**** Exercise passage ****

The end closure of the present invention exhibits all the desirable features in that:
(1) it does not require an excessive amount of casing and is easily formed;
(2) it provides a "soft" plug which, if it becomes entangled within the linker mechanism, is not likely to cause damage;
(3) it is not tightly anchored in the stick bore and is expelled at the onset of stuffing without damaging the shirred stick;
(4) it is able to contain the pressure of the food emulsion at the onset of stuffing; and
(5) it is easily unraveled during the stripping or "milking" operation at the end of stuffing.
A still further desirable feature of the present invention is that the end closure can be made so that the tightness of its implantation in the bore of the casing stick is controllable. Heretofore, the deplugging force depended upon such variables as the length of casing contained in the plug and the force applied to compact the casing to form the plug. Modifying the deplugging force to fit the needs of a customer required an empirical balancing of these variables. For example, decreasing the length of casing in the plug might lower the deplugging force, but it also reduces the ability of the plug to contain the pressure of the food emulsion at the onset of stuffing. Increasing the compaction force might anchor the plug more securely in the casing bore, but it increases both the hardness of the plug and the risk of damage to the linker mechanism.
As a general rule, the deplug force should be as low as possible without compromising the other desirable characteristics of an end closure. In the present invention, however, once the lowest deplug force is established, the deplugging force can be raised to meet a customer's needs as dictated by his process and equipment parameters, without changing either the length of casing in the plug or the compaction force.

**** Data records ****

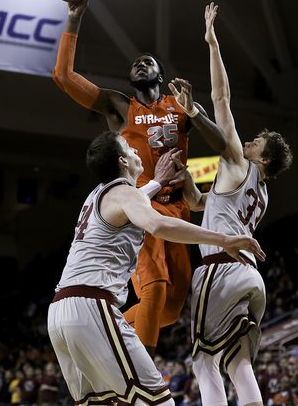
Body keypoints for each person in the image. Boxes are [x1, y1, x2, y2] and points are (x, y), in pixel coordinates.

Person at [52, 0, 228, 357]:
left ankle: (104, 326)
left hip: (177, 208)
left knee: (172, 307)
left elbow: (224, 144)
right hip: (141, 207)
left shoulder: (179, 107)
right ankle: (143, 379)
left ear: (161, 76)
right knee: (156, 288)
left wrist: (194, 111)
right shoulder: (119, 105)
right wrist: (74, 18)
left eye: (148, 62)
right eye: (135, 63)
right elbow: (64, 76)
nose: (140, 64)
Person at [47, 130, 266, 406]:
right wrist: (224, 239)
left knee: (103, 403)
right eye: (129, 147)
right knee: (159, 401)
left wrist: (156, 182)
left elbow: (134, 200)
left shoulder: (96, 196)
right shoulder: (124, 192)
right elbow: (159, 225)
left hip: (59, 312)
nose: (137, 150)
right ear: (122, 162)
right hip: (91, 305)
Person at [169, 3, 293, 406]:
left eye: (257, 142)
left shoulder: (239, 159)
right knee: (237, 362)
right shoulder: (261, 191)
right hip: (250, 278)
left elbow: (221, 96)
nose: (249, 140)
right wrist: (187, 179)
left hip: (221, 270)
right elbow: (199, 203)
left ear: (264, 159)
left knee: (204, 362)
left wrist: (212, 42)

****
**** Data records ****

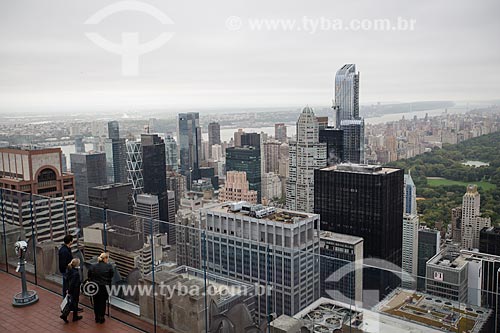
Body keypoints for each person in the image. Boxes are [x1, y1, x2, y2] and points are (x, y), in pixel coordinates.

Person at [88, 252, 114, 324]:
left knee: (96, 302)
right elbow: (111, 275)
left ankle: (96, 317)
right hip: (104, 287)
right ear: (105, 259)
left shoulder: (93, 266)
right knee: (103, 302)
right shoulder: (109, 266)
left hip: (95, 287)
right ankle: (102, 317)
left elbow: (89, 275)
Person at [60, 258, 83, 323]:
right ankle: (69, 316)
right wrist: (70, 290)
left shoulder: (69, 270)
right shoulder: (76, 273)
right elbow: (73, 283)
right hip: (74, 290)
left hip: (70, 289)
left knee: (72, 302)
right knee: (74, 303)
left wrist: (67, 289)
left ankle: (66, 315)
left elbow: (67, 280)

****

Task prompt: Reproduce the end closure text word for word between "The end closure of" and "end of stuffing.", inclusive. The data is separate material and has no connection to the end closure text.

Result of the task:
The end closure of the present invention exhibits all the desirable features in that:
(1) it does not require an excessive amount of casing and is easily formed;
(2) it provides a "soft" plug which, if it becomes entangled within the linker mechanism, is not likely to cause damage;
(3) it is not tightly anchored in the stick bore and is expelled at the onset of stuffing without damaging the shirred stick;
(4) it is able to contain the pressure of the food emulsion at the onset of stuffing; and
(5) it is easily unraveled during the stripping or "milking" operation at the end of stuffing.